Wistar Scientists Uses Artificial Intelligence to Identify Viruses Related to Cancer
Some cancers are linked to viral infections. Studying viruses found in tumor cells can reveal important information in the development of more effective cancer treatments. Wistar researchers developed a tool to study the expression of cancer-related viruses through artificial intelligence. In a recent paper published in Nature Communications by Noam Auslander, Ph.D., assistant professor, Molecular & Cellular Oncogenesis Program, Ellen and Ronald Caplan Cancer Center, and her lab, created the technology called viRNAtrap as an innovative method that identifies viruses from human RNA sequences and rapidly characterizes viruses expressed in tumors.
Wistar discussed viRNAtrap and its creation with Dr. Auslander to find out more about how this novel technology impacts research on cancer and other viral diseases.
Q: What inspired this research to develop a new platform analyzing viral expression linked to cancer? Is this a one-time study or part of a larger project?
A: I have always wanted to investigate viruses that cause cancer or correlate with cancer outcomes. As a trainee I worked in computational labs that studied cancer or viruses (but not both) and used different tools for these studies. In my lab I incorporate those tools, allowing the development of this framework. This is a major research direction in my lab, and we have follow-up projects that are looking into related questions.
Q: What is viRNAtrap? How did you and your team come up with this name?
A: My postdoc Dr. Abdurrahman Elbasir and I came up with the name. It combines vi- (for virus), RNA (for RNA sequences), and trap (because we “trap” viral RNA sequences that are difficult to identify).
Q: What can viRNAtrap do?
A: It’s a software to identify viruses from short RNA sequencing reads – taking small fragments of the genome then assembling longer sequences of viruses that are expressed in a tissue.
Q: What were your methods in creating this framework? Were there any challenges that arose during the process?
A: As a postdoc I worked on an AI software to identify viruses, but this platform was based on longer sequences coming from a different technology. The read length was and is a major bottleneck for viRNAtrap. Dr. Elbasir managed to train a deep learning model — that’s a model that is built using neural networks that can distinguish viral reads from human reads fairly well using reads as short as 48bp. This model and the proof of concept that it could be built were critical for this research. Based on this model, we built the viRNAtrap framework that identifies viral reads and assembles longer sequences (contigs) from which known and new viruses can be characterized.

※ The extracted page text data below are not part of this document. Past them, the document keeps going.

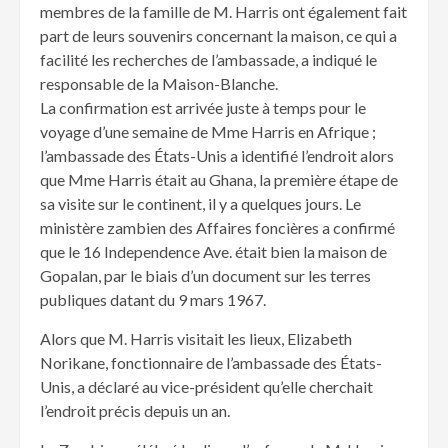
membres de la famille de M. Harris ont également fait
part de leurs souvenirs concernant la maison, ce qui a
facilité les recherches de l’ambassade, a indiqué le
responsable de la Maison-Blanche.
La confirmation est arrivée juste à temps pour le
voyage d’une semaine de Mme Harris en Afrique ;
l’ambassade des États-Unis a identifié l’endroit alors
que Mme Harris était au Ghana, la première étape de
sa visite sur le continent, il y a quelques jours. Le
ministère zambien des Affaires foncières a confirmé
que le 16 Independence Ave. était bien la maison de
Gopalan, par le biais d’un document sur les terres
publiques datant du 9 mars 1967.
Alors que M. Harris visitait les lieux, Elizabeth
Norikane, fonctionnaire de l’ambassade des États-
Unis, a déclaré au vice-président qu’elle cherchait
l’endroit précis depuis un an.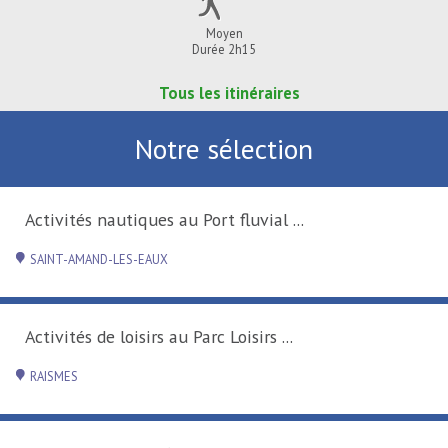
Moyen
Durée 2h15
Tous les itinéraires
Notre sélection
Activités nautiques au Port fluvial ...
SAINT-AMAND-LES-EAUX
Activités de loisirs au Parc Loisirs ...
RAISMES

Q: How did you verify viRNAtrap works?
A: The model was validated and tested with an independent test dataset. The whole framework was verified using cases with known cancer viruses in the TCGA. We also had an experimental validation for one of the new viruses that we found in ovarian cancer, through a collaboration with Dr. Rugang Zhang’s lab, who verified that this virus is expressed in cell lines.
Q: Was there anything surprising that viRNAtrap detected?
A: There were a couple of very surprising viruses viRNAtrap detected, including some plant and insect viruses that were found in tumor tissues. The most notable of which was an insect virus that we found in 25% of endometrial cancer samples. If this association is real and not due to some unidentified contamination of the TCGA samples, this could be a very important discovery.
Q: How can this tool be used in biomedical studies to help prevent/combat cancer and other diseases?
A: We all know that viruses are a major health concern, and that they contribute to many diseases. However, viruses are really difficult to study with current sequencing technologies as they evolve rapidly and accumulate many mutations. Using this tool, we can identify new viruses in disease tissues even if they are divergent and mutated. We can therefore find viruses that drive or modulate diseases, which can lead to new diagnosis, vaccination, and treatment strategies.